So you want to be a writer, eh?
Laura Numeroff, bestselling author of the popular children’s book “If You Give a Mouse a Cookie” and more than 40 other titles, joined the Writing Club from Cherry Hill High School East via Zoom on Jan. 6.
With an audience of 30 odd students and educators present, she gave a wide-ranging perspective on the pits, pratfalls and persistence necessary to be successful as a wordsmith.
A native of Brooklyn whose foray into fashion failed, Numeroff quickly reversed course, ending up on the West Coast, primed to hit it big in television writing. It didn’t take, and her journey toward becoming a children’s author began.
Numeroff later studied communications and visual arts, including animation. In the mid-1970s, she felt confident enough in her writing to solicit opinions from publishers for her first story, called “Amy for Short.” While initially rejected outright or told she wasn’t ready for the big time, MacMillan Publishers saw enough in the story to give her a $500 contract.
Success continued to be elusive, however. Numeroff drifted through a series of temp jobs in San Francisco, and though she was well-acquainted with the drummer of a popular 1980s band, that connection didn’t prove fruitful, not in the conventional sense.
“You know that you’re making a living when you’re living off your royalties and not your advances,” she warned.
Inspiration managed to strike one day during a boring, hours-long drive from the Bay Area to her paramour’s parents’ home in Eugene, Oregon. An image formed in Numeroff’s head about a needy rodent.
“By the time we got to his parents’ house, I had the whole book in my head, “ she explained. “When we came back to San Francisco, I sat down with my $50 typewriter (and wrote it).”
The original plan was to have that new work published by HarperCollins, but the company kept her dangling before sending a rejection letter. She received nine dismissals in all before that crucial acceptance. But still, Numeroff said, there was little enthusiasm for book signings or promotion.
After a while, “Mouse” began to gain recognition and Numeroff pressed for a follow-up. “If You Give a Moose a Muffin” was released in 1991, then “If You Give a Pig a Pancake” arrived in 1998, the books being the first three in an eventual series of 16 titles revolving around animals and their personality quirks.
“A lot of people don’t realize I have books that don’t begin with the word ‘if,’” she mused, citing what she called her most cherished offering, “Raising a Hero,” a 2016 book about a young boy training a service dog.
Numeroff told students on the call that her best motivation to succeed in the face of continued rejection was her stubbornness; her desire to make it; a love of authorship; and, most importantly, not taking rejection personally.
On how it feels being rejected for a story idea, Numeroff was blunt, offering, “It sucks. I’m not really good at disappointment. You just have to learn to get over it.”
Club President Alena Zhang related that her peers wanted to find out how to make their own children’s book, and were seeking expert guidance.

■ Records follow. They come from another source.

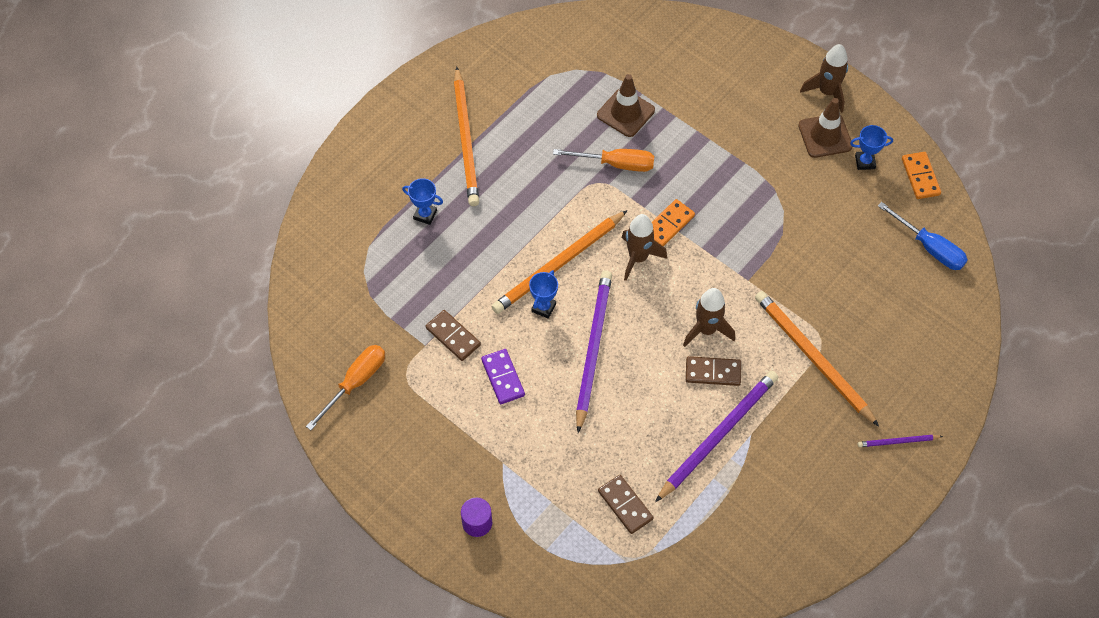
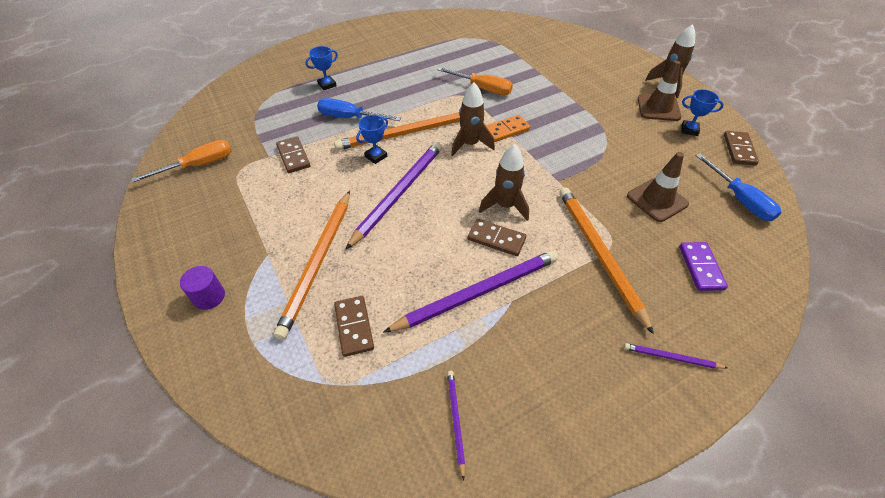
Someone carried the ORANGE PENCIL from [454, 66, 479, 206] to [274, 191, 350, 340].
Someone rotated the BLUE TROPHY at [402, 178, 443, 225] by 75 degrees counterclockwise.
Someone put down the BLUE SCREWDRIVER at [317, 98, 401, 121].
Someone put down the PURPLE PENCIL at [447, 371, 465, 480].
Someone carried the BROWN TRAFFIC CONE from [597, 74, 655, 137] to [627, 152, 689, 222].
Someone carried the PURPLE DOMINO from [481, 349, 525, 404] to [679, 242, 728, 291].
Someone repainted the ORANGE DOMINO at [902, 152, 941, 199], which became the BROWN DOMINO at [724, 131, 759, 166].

Having grown up reading her previous works, Zhang suggested the group check Numeroff’s website for more information, saw how she was an advocate for education, and thought she would be the perfect person to help.
“The call was a huge ‘whoa’ moment for me,” she added.
Numeroff added that, when thinking about crafting a children’s book. brevity is key because of kids’ attention. Each word becomes important, because they have to both read well, and sound good when read aloud.
Club co-president Vivian Rong revealed the group was poised to start the process as soon as the call was complete.
“I’m really thankful to be able to build a club like this with Alena, and have such an amazing opportunity to be able to listen to Laura, and learn how I can apply that to our club and what we are trying to do for the community,” Rong said.